The useful unit is not a transcript. It is the durable thing the transcript produced: a clearer decision, a corrected procedure, a working capability, a completed task, or a lesson that will change the next attempt.
Human control is part of the architecture
I do not think trustworthy AI systems are created by adding an approval dialog at the end. Control has to shape the system from the beginning: what an agent can see, what it can change, which actions always require a person, and how an action is verified after it runs.
Loomfield uses explicit capabilities and a standing deny floor. A session can be useful without receiving broad, permanent authority. Repeated work can move up a ladder—from help when asked, to a prepared recommendation, to a routine that can run inside proven boundaries—but each rung has to be earned.
Learning honestly
The hardest part has not been storing lessons.
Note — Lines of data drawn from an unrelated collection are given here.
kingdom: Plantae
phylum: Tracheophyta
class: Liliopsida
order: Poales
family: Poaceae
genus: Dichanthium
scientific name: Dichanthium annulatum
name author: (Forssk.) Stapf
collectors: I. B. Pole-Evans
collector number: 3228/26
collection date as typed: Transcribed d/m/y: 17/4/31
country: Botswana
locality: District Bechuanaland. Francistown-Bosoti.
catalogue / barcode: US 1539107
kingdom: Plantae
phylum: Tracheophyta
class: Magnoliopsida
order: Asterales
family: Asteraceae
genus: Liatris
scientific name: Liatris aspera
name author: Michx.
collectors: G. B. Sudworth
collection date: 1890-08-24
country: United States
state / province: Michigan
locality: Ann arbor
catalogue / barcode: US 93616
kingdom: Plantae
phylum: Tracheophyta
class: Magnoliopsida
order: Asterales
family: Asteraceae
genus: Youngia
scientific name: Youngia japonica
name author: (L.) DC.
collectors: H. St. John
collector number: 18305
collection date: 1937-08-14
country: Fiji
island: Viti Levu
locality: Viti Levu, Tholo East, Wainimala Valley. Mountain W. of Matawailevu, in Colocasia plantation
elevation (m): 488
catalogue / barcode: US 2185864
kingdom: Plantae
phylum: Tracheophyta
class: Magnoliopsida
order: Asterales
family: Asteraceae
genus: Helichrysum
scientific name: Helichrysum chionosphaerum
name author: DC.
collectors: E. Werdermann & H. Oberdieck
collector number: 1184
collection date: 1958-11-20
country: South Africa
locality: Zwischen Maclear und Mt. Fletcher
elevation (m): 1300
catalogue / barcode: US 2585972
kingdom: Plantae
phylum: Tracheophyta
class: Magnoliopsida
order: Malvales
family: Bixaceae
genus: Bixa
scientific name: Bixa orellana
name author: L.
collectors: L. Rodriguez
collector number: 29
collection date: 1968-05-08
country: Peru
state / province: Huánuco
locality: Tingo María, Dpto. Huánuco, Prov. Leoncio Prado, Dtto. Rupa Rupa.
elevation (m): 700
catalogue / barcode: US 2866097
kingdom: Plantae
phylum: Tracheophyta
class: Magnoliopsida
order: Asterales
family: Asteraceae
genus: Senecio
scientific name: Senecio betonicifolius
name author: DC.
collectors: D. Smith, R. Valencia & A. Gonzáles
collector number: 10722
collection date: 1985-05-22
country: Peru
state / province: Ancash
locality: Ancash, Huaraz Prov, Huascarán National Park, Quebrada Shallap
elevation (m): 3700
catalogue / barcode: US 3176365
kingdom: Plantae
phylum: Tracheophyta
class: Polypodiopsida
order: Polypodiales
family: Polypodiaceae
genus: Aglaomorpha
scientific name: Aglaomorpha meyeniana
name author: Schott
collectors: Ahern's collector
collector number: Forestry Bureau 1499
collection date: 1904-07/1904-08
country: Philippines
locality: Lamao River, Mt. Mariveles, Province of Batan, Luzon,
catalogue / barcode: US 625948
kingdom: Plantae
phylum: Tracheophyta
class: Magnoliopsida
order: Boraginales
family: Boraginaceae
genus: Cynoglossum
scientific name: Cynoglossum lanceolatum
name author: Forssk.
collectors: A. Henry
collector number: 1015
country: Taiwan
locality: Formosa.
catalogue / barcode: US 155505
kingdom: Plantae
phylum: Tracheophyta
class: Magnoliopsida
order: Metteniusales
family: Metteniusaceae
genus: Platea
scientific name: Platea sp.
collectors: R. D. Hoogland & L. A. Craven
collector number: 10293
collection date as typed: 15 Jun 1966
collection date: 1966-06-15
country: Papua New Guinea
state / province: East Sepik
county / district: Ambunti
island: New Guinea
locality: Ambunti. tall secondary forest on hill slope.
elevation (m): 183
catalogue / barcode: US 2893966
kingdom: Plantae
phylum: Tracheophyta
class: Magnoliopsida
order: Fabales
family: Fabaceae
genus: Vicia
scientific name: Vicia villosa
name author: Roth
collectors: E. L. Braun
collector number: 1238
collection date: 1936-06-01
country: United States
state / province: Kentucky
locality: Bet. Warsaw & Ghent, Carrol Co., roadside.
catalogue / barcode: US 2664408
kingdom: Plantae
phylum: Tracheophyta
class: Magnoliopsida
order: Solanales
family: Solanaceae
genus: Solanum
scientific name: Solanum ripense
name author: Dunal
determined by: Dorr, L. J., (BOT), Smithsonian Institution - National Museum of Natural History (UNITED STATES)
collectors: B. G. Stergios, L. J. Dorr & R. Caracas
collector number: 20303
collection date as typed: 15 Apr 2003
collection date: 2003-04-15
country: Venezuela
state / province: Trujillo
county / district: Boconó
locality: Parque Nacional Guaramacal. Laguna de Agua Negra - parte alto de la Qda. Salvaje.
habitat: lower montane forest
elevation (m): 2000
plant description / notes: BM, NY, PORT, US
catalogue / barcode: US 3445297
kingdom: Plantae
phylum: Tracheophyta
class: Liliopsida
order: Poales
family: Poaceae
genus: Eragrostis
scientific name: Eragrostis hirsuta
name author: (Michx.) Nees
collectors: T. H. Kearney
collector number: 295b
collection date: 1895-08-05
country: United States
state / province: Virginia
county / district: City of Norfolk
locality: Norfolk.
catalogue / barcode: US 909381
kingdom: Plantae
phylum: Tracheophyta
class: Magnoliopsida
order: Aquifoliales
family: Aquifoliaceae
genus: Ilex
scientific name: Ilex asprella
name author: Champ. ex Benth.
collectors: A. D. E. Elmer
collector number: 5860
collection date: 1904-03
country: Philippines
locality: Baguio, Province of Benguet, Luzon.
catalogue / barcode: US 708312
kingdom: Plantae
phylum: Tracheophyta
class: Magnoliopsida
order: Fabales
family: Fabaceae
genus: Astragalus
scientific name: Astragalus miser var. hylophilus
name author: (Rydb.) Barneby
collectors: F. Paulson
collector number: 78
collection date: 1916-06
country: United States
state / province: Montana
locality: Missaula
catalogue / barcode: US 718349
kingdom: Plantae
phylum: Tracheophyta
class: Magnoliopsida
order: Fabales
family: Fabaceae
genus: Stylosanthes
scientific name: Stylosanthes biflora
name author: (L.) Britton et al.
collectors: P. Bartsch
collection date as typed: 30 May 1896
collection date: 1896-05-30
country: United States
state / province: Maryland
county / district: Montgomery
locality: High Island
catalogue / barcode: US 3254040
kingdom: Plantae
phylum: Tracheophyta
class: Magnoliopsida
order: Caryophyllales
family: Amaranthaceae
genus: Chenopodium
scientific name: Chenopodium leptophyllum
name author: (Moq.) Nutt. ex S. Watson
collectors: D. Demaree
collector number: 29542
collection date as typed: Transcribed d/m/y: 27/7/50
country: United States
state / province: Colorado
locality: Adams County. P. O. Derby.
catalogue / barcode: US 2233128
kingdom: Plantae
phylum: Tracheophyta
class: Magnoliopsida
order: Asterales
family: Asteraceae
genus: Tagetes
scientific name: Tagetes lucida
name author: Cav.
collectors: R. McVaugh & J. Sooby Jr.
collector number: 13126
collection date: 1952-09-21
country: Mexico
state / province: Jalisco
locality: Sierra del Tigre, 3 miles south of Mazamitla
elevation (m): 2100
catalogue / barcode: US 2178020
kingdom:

It has been proving that a lesson was actually used and that it helped. A database full of plausible advice is not a learning system. It is a scrapbook.
That led to one of the most important development lessons so far: you cannot observe an absence by reading the happy-path code. A mechanism may be wired, enabled, and covered by tests while producing nothing in real work. The honest check is to count the evidence: Was the knowledge offered? Was it applied? Was the result judged? Did the next attempt change?
Loomfield's learning loop is being built around that evidence. Useful knowledge can be strengthened. Wrong or outdated knowledge can be superseded. Silence is not treated as success. The goal is not a system that remembers everything; it is a system that gets more reliable because it remembers what survived contact with the work.
Where it goes next
Today, Loomfield is already the working layer behind my projects and agent sessions. The next challenge is making that power feel obvious to a nontechnical person: a calm place to see what is moving, what needs a decision, what the agents are doing, and what the system has learned.
I am less interested in making AI feel magical than in making it dependable. Magic is impressive once. An operating system has to show up again tomorrow, carry the context forward, respect the boundaries, and make the next piece of work easier.